In 1996, he returned to college and picked up a BA in filmmaking (magna cum laude, no less) and three years later, he raised $7 million to build the Internet's "first and only patented broadband search engine." In 2005, Cooke penned the screenplay for the hit film The Falcon and the Snowman with Sean Penn and Timothy Hutton. 

It was reading Howard Zinn's A People's History of the United States that redirected Cooke's sense of what film could – and should -- do. He became interested in "telling the story from the people's perspective." That's the genius of How to Make Money: it takes time to listen to the real people behind the term "perps." And what could be more radical than daring to humanize "criminals"? 

"I think we're lead to believe we're a nation of two types: criminals and citizens," Cooke says but, in fact, "if we are divided about anything it's by two conversations – the truth Americans speak on the streets and the conversation between our commercial news and Washington elites." This idea of an "alien" Criminal Class is "blasted across our media – drowning the rest of us out." 
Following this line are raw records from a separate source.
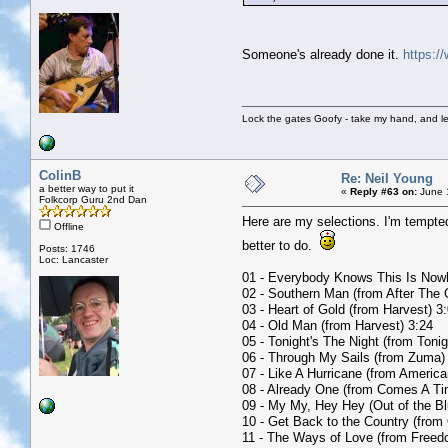
Someone's already done it.
https:/
Lock the gates Goofy - take my hand, and le
ColinB
Re: Neil Young
a better way to put it
«
Reply #63 on:
June 1
Folkcorp Guru 2nd Dan
Here are my selections. I'm tempte
Offline
better to do.
Posts: 1746
Loc: Lancaster
01 - Everybody Knows This Is Now
02 - Southern Man (from After The 
03 - Heart of Gold (from Harvest) 3
04 - Old Man (from Harvest) 3:24
05 - Tonight's The Night (from Tonig
06 - Through My Sails (from Zuma)
07 - Like A Hurricane (from America
08 - Already One (from Comes A Ti
09 - My My, Hey Hey (Out of the Bl
10 - Get Back to the Country (from
11 - The Ways of Love (from Freed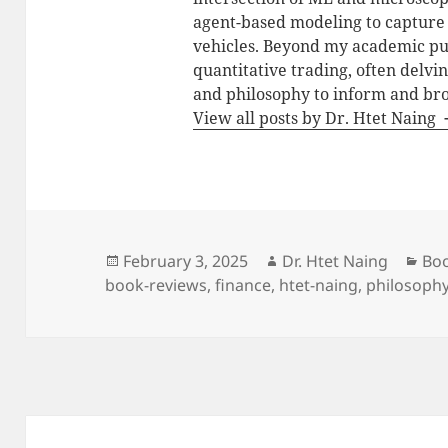
agent-based modeling to capture t
vehicles. Beyond my academic purs
quantitative trading, often delvi
and philosophy to inform and br
View all posts by Dr. Htet Naing
Posted
Author
Cat
February 3, 2025
Dr. Htet Naing
Bo
on
book-reviews
,
finance
,
htet-naing
,
philosoph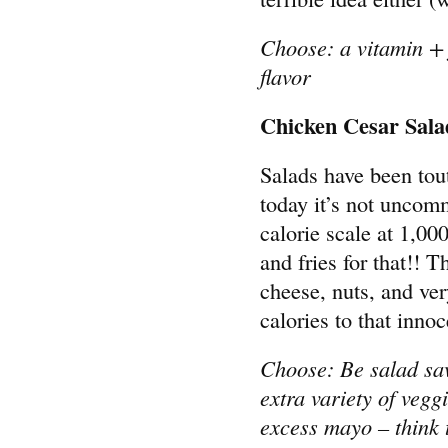
Choose: a vitamin + 
flavor
Chicken Cesar Sala
Salads have been tout
today it’s not uncomm
calorie scale at 1,00
and fries for that!! T
cheese, nuts, and ve
calories to that inno
Choose: Be salad sav
extra variety of vegg
excess mayo – think 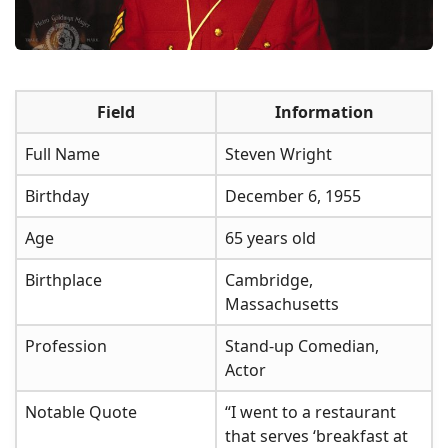
Field
Information
Full Name
Steven Wright
Birthday
December 6, 1955
Age
65 years old
Birthplace
Cambridge,
Massachusetts
Profession
Stand-up Comedian,
Actor
Notable Quote
“I went to a restaurant
that serves ‘breakfast at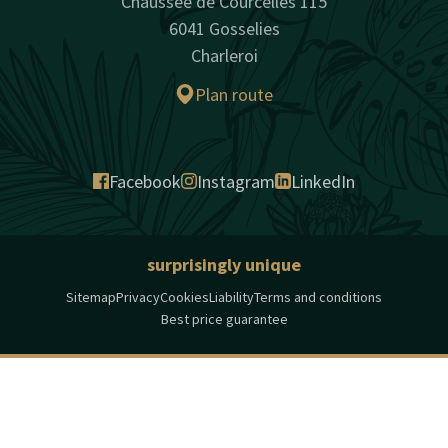
Chaussée de Courcelles 115
6041 Gosselies
Charleroi
Plan route
Facebook
Instagram
LinkedIn
surprisingly unique
Sitemap
Privacy
Cookies
Liability
Terms and conditions
Best price guarantee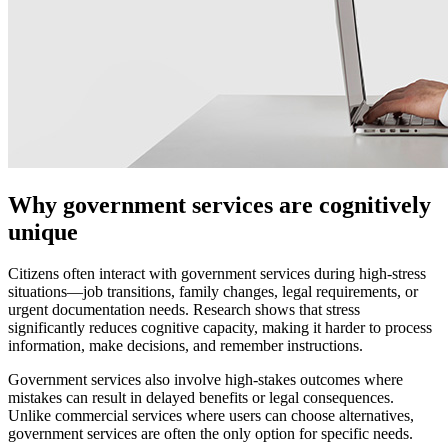
Why government services are cognitively
unique
Citizens often interact with government services during high-stress
situations—job transitions, family changes, legal requirements, or
urgent documentation needs. Research shows that stress
significantly reduces cognitive capacity, making it harder to process
information, make decisions, and remember instructions.
Government services also involve high-stakes outcomes where
mistakes can result in delayed benefits or legal consequences.
Unlike commercial services where users can choose alternatives,
government services are often the only option for specific needs.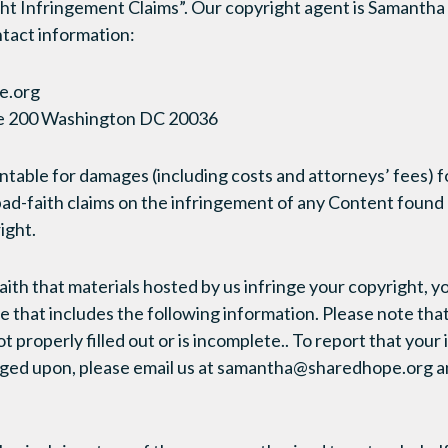
ht Infringement Claims”. Our copyright agent is Samanth
ntact information:
e.org
te 200 Washington DC 20036
table for damages (including costs and attorneys’ fees) f
ad-faith claims on the infringement of any Content found
ight.
faith that materials hosted by us infringe your copyright, 
e that includes the following information. Please note tha
not properly filled out or is incomplete.. To report that your
inged upon, please email us at samantha@sharedhope.org a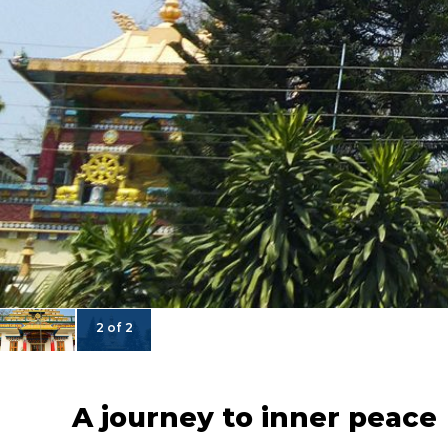
2 of 2
A journey to inner peace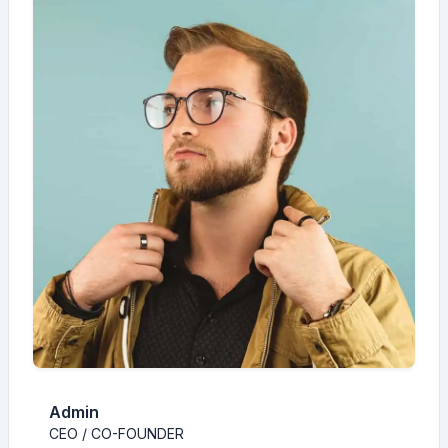
Admin
CEO / CO-FOUNDER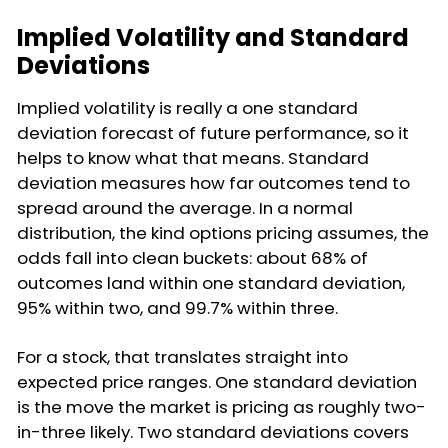
Implied Volatility and Standard
Deviations
Implied volatility is really a one standard
deviation forecast of future performance, so it
helps to know what that means. Standard
deviation measures how far outcomes tend to
spread around the average. In a normal
distribution, the kind options pricing assumes, the
odds fall into clean buckets: about 68% of
outcomes land within one standard deviation,
95% within two, and 99.7% within three.
For a stock, that translates straight into
expected price ranges. One standard deviation
is the move the market is pricing as roughly two-
in-three likely. Two standard deviations covers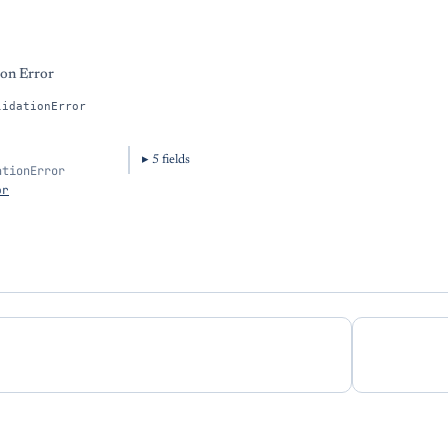
ion Error
lidationError
5
field
s
ationError
or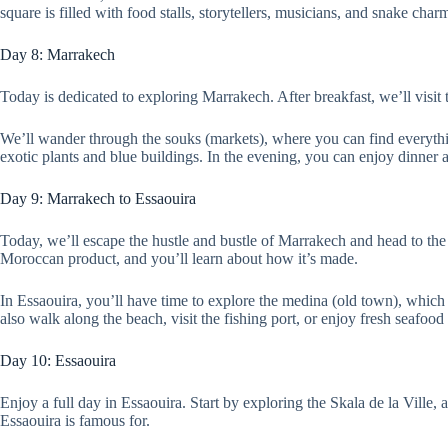
square is filled with food stalls, storytellers, musicians, and snake char
Day 8: Marrakech
Today is dedicated to exploring Marrakech. After breakfast, we’ll visit
We’ll wander through the souks (markets), where you can find everything
exotic plants and blue buildings. In the evening, you can enjoy dinner 
Day 9: Marrakech to Essaouira
Today, we’ll escape the hustle and bustle of Marrakech and head to the c
Moroccan product, and you’ll learn about how it’s made.
In Essaouira, you’ll have time to explore the medina (old town), which
also walk along the beach, visit the fishing port, or enjoy fresh seafood a
Day 10: Essaouira
Enjoy a full day in Essaouira. Start by exploring the Skala de la Ville,
Essaouira is famous for.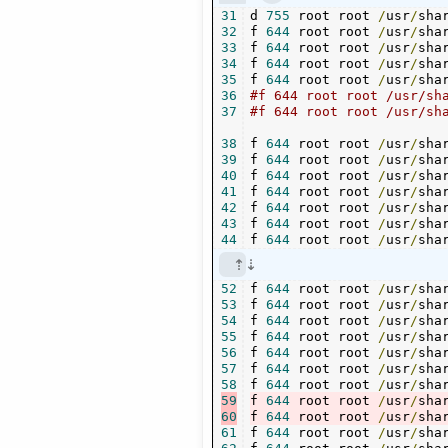
31
d 
755
 root root 
/
usr
/
sha
32
f 
644
 root root 
/
usr
/
sha
33
f 
644
 root root 
/
usr
/
sha
34
f 
644
 root root 
/
usr
/
sha
35
f 
644
 root root 
/
usr
/
sha
36
37
38
f 
644
 root root 
/
usr
/
sha
39
f 
644
 root root 
/
usr
/
sha
40
f 
644
 root root 
/
usr
/
sha
41
f 
644
 root root 
/
usr
/
sha
42
f 
644
 root root 
/
usr
/
sha
43
f 
644
 root root 
/
usr
/
sha
44
f 
644
 root root 
/
usr
/
sha
52
f 
644
 root root 
/
usr
/
sha
53
f 
644
 root root 
/
usr
/
sha
54
f 
644
 root root 
/
usr
/
sha
55
f 
644
 root root 
/
usr
/
sha
56
f 
644
 root root 
/
usr
/
sha
57
f 
644
 root root 
/
usr
/
sha
58
f 
644
 root root 
/
usr
/
sha
59
f 
644
 root root 
/
usr
/
sha
60
f 
644
 root root 
/
usr
/
sha
61
f 
644
 root root 
/
usr
/
sha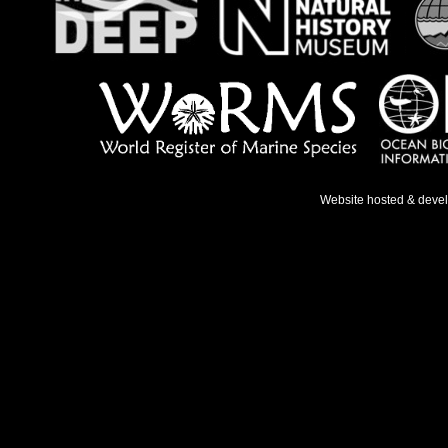
Website hosted & deve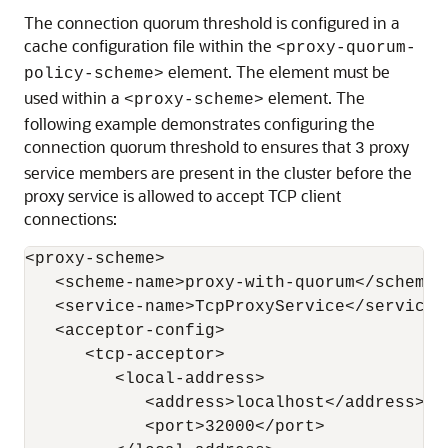
The connection quorum threshold is configured in a
cache configuration file within the
<proxy-quorum-
element. The element must be
policy-scheme>
used within a
element. The
<proxy-scheme>
following example demonstrates configuring the
connection quorum threshold to ensures that
proxy
3
service members are present in the cluster before the
proxy service is allowed to accept TCP client
connections:
<proxy-scheme>

   <scheme-name>proxy-with-quorum</scheme-n
   <service-name>TcpProxyService</service-n
   <acceptor-config>

      <tcp-acceptor>

         <local-address>

            <address>localhost</address>

            <port>32000</port>
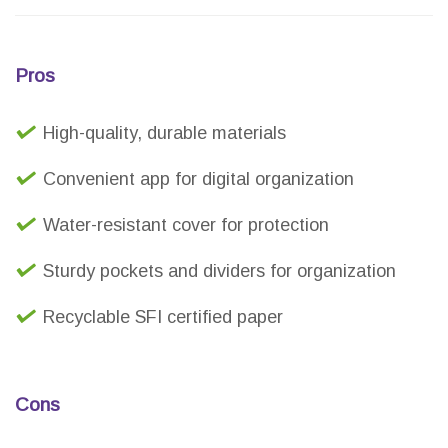
Pros
High-quality, durable materials
Convenient app for digital organization
Water-resistant cover for protection
Sturdy pockets and dividers for organization
Recyclable SFI certified paper
Cons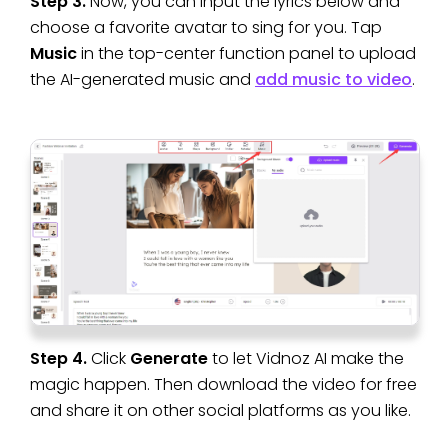
Step 3.
Now, you can input the lyrics below and
choose a favorite avatar to sing for you. Tap
Music
in the top-center function panel to upload
the AI-generated music and
add music to video
.
Step 4.
Click
Generate
to let Vidnoz AI make the
magic happen. Then download the video for free
and share it on other social platforms as you like.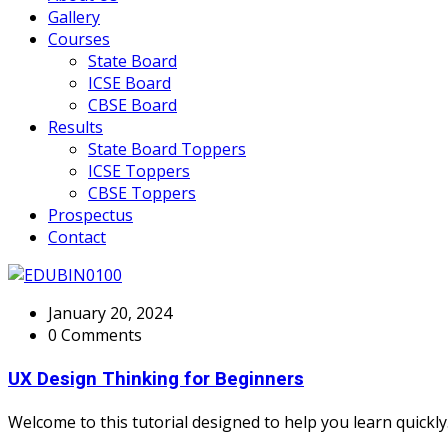
Gallery
Courses
State Board
ICSE Board
CBSE Board
Results
State Board Toppers
ICSE Toppers
CBSE Toppers
Prospectus
Contact
January 20, 2024
0 Comments
UX Design Thinking for Beginners
Welcome to this tutorial designed to help you learn quickly.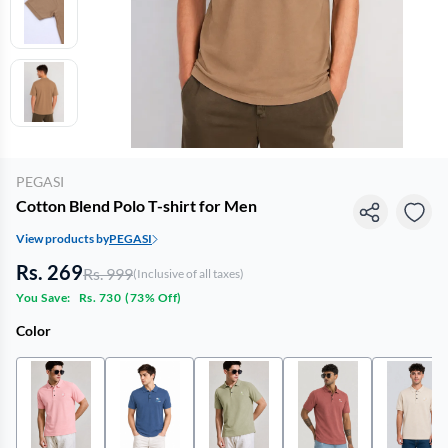
PEGASI
Cotton Blend Polo T-shirt for Men
View products by
PEGASI
Rs. 269
Rs. 999
(Inclusive of all taxes)
You Save:
Rs. 730
(
73% Off
)
Color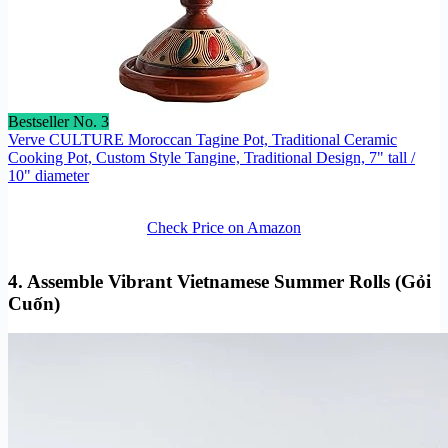
Bestseller No. 3
Verve CULTURE Moroccan Tagine Pot, Traditional Ceramic
Cooking Pot, Custom Style Tangine, Traditional Design, 7" tall /
10" diameter
Check Price on Amazon
4. Assemble Vibrant Vietnamese Summer Rolls (Gỏi
Cuốn)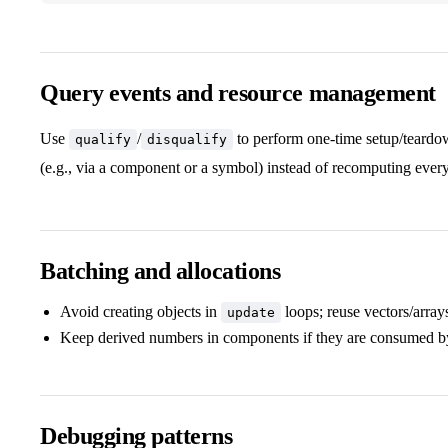
Query events and resource management
Use
/
to perform one‑time setup/teardow
qualify
disqualify
(e.g., via a component or a symbol) instead of recomputing ever
Batching and allocations
Avoid creating objects in
loops; reuse vectors/array
update
Keep derived numbers in components if they are consumed by
Debugging patterns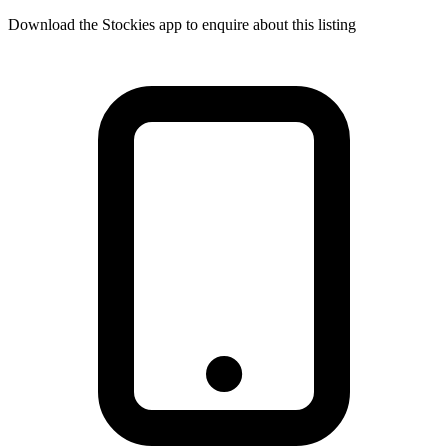
Download the Stockies app to enquire about this listing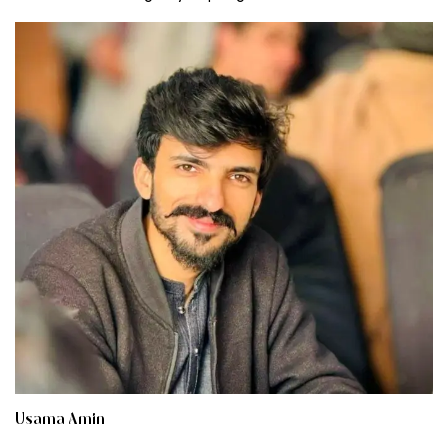
Usama Amin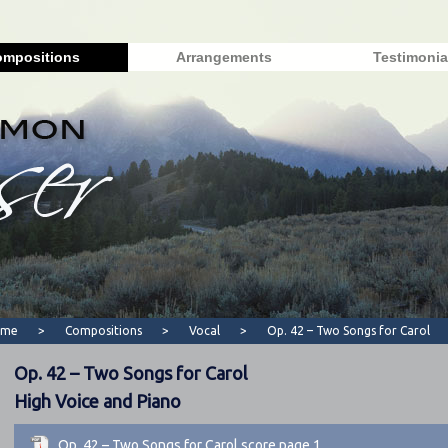
mpositions
Arrangements
Testimonia
ome
>
Compositions
>
Vocal
>
Op. 42 – Two Songs for Carol
Op. 42 – Two Songs for Carol
High Voice and Piano
Op. 42 – Two Songs for Carol score page 1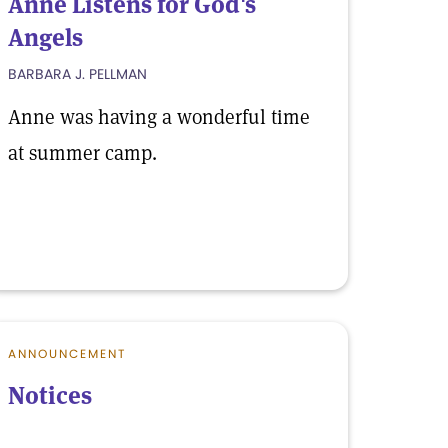
Anne Listens for God's
Angels
BARBARA J. PELLMAN
Anne was having a wonderful time
at summer camp.
ANNOUNCEMENT
Notices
Washington and Big Media fail to focus on the fundamentals: The US is the world's biggest consumer of cocaine (40% of annual consumption). Pot is the country's most profitable crop ($36 billion a year). Since 1981, the federal drug-busting budget has expanded more than 16-fold to $25 billion a year. During that time period, police SWAT drug raids have ballooned from 3,000 to 50,000 a year. America boasts 5 percent of the world's population and 25 percent of the world's jail inmates. Over this time period, the number of prisoners held for drug offenses has increase from ten percent to 25 percent of the prison population – and the majority are Latino and African-American. 

Final bit of contextual information: According to the Centers for Disease Control, the country's deadliest drugs are perfectly legal – alcohol kills around 47,000 Americans every year while cigarettes account for more deaths than all homicides, drug overdoses, car accidents and AIDs combined. The corporate "pushers" not only remain free, they enjoy lavish operating subsidies from Washington. 

Out in the poorest expanses of our country the drug black market offers one of the few accessible paths out of poverty.  

"This is not a war on drugs," Cooke argues, "It is a war on people, waged particularly against minorities and the poor. US drug policy costs the lives of users, dealers, law enforcers and the innocent." And, in the process, it enriches the powerful nexus of corporations and billionaires who profit from the continued expansion of the Prison-Industrial Complex – which feeds on "criminals" with the same ferocity the Military-Industrial Complex consumes "soldiers." 

As Cooke puts it: "My intention with this film is to empower the conversation we've been having on the streets. And to embolden viewers to challenge an issue that has long been taboo politically. In the wise words of Dr. Martin Luther King, Jr., 'Either we go up together or we go down together. Let us develop a kind of dangerous unselfishness.' That would be a dream come true."